What’s the point in having technology if you can’t use it? Just ask North Korea and Iran, who can’t understand the logic of other nations trying to restrain them.

On a less ambitious scale, information technology’s reach has made the sharing of data comprehensive and extensive to make life easy for everyone who follows the rules. Take the US FICO system. Popularly called the credit score, almost everyone is assigned a number ranging from 300 to 850 that rates their creditworthiness. Higher the score the better, and anything above 740 is considered excellent.

Various factors go towards the calculation of this score, and they include whether you have paid your bills on time (late payment hurts you), how much debt you are carrying (not too little and not too much), how many accounts you have (not too many, nor too few); see, it is already a mystery. Fair Isaac, the company that generates the score based on your credit report does not reveal its mysteries.

Having a good score goes a long way to make life easy, especially when you apply for a loan. Lending terms, including interest rates, vary depending on your score. Even insurance companies and landlords use the score. If you are generally tardy in paying your bills and have a poor score, don’t expect to be able to rent in the good neighbourhoods.

China, which leaps over everyone and everything, has taken this idea further into its social credit score. With its extensive camera networks, face-recognition technology and connectivity, it is able to watch everyone. With tight controls over the use of the internet, it knows what you write. It is all for a good cause — to help improve the behaviour of its citizens.

In a recent report, the Guardian , quoting China’s National Public Credit Information Center’s report, says that in 2018, 23 million Chinese were discredited by the social credit system, compared to 6.15 million in 2017. It’s not that the people are behaving worse; they are just catching more people.

Offences that can lead to negative points include not paying taxes or fines, spreading false information, taking drugs, smoking on a train, or even walking a dog without a leash. These blots on society have a hard time when they try buying plane or train tickets, or when they want to leave the country (they can’t).

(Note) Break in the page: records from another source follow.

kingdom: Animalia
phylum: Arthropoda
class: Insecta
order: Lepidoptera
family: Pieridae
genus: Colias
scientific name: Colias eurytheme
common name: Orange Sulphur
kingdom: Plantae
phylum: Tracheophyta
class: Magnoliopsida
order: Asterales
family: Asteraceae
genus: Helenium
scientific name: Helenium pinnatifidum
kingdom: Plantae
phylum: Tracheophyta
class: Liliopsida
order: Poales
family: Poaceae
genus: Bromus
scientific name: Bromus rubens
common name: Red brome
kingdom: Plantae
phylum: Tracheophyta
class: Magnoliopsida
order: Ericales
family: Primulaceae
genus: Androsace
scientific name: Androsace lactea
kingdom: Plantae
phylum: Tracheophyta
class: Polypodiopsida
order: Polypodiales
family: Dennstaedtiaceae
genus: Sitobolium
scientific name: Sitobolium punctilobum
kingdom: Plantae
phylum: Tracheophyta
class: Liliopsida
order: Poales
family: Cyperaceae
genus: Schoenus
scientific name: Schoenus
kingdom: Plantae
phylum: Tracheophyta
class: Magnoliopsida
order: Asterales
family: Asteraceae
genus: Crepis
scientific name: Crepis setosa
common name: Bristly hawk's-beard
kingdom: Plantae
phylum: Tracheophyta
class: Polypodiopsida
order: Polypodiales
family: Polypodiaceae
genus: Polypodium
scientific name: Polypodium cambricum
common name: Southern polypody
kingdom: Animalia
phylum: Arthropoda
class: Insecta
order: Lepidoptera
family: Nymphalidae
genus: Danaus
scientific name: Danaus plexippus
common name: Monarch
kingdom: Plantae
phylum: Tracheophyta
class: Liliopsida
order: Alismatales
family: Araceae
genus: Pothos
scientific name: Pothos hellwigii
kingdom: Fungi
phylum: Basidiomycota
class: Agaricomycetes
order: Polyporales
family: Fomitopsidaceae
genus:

Of course, it is not all punishment. You can get rewards too. For instance, when you write nice things about the government, or bad things about the government’s enemies on social media, you get credit.

I’m sure many other countries would love to be able to run such a system. Have you noticed all that doggy poop on the pavements of Paris? Just imagine, with a social credit system, dog owners would have been brought in line a long time ago. And managing traffic in India? It’s a cinch with a social credit system. The rude two-wheeler that thinks it can cut in front of you and even ride on the pavement will find it difficult to fill petrol when it gets to the gas station. We can even use it to prevent celebrities taking questionable loans and then moving to London. I suspect those who are up to some mischief will scream ‘Privacy!’ if we suggest a social credit score. But if it’s okay for obscure private corporations to track us every time we use a credit card, why are our hackles going up when the government wants us to behave better?

The writer is a professor at Suffolk University, Boston.